» **Given request**: Set out the data below as a numbered list, leaving out any blank lines.

» **Dataset**:
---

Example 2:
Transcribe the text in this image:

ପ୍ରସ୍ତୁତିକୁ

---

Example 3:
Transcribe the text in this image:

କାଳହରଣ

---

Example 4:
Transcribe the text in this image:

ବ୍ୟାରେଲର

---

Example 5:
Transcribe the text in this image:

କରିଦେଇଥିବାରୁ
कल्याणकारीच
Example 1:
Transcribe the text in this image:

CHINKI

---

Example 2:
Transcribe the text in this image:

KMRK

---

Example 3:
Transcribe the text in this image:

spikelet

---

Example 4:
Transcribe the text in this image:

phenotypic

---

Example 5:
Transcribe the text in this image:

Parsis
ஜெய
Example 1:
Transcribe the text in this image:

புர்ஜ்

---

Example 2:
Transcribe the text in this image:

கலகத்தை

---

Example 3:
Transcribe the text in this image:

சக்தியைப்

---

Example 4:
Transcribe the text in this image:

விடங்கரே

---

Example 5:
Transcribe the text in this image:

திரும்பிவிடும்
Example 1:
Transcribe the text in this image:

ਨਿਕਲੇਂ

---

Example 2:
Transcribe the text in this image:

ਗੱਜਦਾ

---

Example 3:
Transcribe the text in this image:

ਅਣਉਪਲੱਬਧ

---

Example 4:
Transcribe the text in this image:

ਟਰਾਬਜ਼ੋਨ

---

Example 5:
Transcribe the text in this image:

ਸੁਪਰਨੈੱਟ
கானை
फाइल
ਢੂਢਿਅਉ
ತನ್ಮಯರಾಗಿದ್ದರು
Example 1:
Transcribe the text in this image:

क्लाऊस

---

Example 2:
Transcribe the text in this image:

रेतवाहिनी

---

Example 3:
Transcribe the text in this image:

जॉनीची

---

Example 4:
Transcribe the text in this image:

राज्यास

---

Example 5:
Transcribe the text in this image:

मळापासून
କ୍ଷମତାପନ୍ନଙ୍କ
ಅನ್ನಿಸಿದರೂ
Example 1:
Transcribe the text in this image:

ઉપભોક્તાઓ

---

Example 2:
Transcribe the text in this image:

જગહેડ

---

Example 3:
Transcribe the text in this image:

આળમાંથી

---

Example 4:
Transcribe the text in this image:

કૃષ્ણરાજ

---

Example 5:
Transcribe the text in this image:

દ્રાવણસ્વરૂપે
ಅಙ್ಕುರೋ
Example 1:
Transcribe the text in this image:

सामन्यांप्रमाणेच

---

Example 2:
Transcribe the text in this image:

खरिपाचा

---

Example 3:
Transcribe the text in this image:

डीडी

» **Task result**:
1. ---
2. Example 2:
3. Transcribe the text in this image:
4. ପ୍ରସ୍ତୁତିକୁ
5. ---
6. Example 3:
7. Transcribe the text in this image:
8. କାଳହରଣ
9. ---
10. Example 4:
11. Transcribe the text in this image:
12. ବ୍ୟାରେଲର
13. ---
14. Example 5:
15. Transcribe the text in this image:
16. କରିଦେଇଥିବାରୁ
17. कल्याणकारीच
18. Example 1:
19. Transcribe the text in this image:
20. CHINKI
21. ---
22. Example 2:
23. Transcribe the text in this image:
24. KMRK
25. ---
26. Example 3:
27. Transcribe the text in this image:
28. spikelet
29. ---
30. Example 4:
31. Transcribe the text in this image:
32. phenotypic
33. ---
34. Example 5:
35. Transcribe the text in this image:
36. Parsis
37. ஜெய
38. Example 1:
39. Transcribe the text in this image:
40. புர்ஜ்
41. ---
42. Example 2:
43. Transcribe the text in this image:
44. கலகத்தை
45. ---
46. Example 3:
47. Transcribe the text in this image:
48. சக்தியைப்
49. ---
50. Example 4:
51. Transcribe the text in this image:
52. விடங்கரே
53. ---
54. Example 5:
55. Transcribe the text in this image:
56. திரும்பிவிடும்
57. Example 1:
58. Transcribe the text in this image:
59. ਨਿਕਲੇਂ
60. ---
61. Example 2:
62. Transcribe the text in this image:
63. ਗੱਜਦਾ
64. ---
65. Example 3:
66. Transcribe the text in this image:
67. ਅਣਉਪਲੱਬਧ
68. ---
69. Example 4:
70. Transcribe the text in this image:
71. ਟਰਾਬਜ਼ੋਨ
72. ---
73. Example 5:
74. Transcribe the text in this image:
75. ਸੁਪਰਨੈੱਟ
76. கானை
77. फाइल
78. ਢੂਢਿਅਉ
79. ತನ್ಮಯರಾಗಿದ್ದರು
80. Example 1:
81. Transcribe the text in this image:
82. क्लाऊस
83. ---
84. Example 2:
85. Transcribe the text in this image:
86. रेतवाहिनी
87. ---
88. Example 3:
89. Transcribe the text in this image:
90. जॉनीची
91. ---
92. Example 4:
93. Transcribe the text in this image:
94. राज्यास
95. ---
96. Example 5:
97. Transcribe the text in this image:
98. मळापासून
99. କ୍ଷମତାପନ୍ନଙ୍କ
100. ಅನ್ನಿಸಿದರೂ
101. Example 1:
102. Transcribe the text in this image:
103. ઉપભોક્તાઓ
104. ---
105. Example 2:
106. Transcribe the text in this image:
107. જગહેડ
108. ---
109. Example 3:
110. Transcribe the text in this image:
111. આળમાંથી
112. ---
113. Example 4:
114. Transcribe the text in this image:
115. કૃષ્ણરાજ
116. ---
117. Example 5:
118. Transcribe the text in this image:
119. દ્રાવણસ્વરૂપે
120. ಅಙ್ಕುರೋ
121. Example 1:
122. Transcribe the text in this image:
123. सामन्यांप्रमाणेच
124. ---
125. Example 2:
126. Transcribe the text in this image:
127. खरिपाचा
128. ---
129. Example 3:
130. Transcribe the text in this image:
131. डीडी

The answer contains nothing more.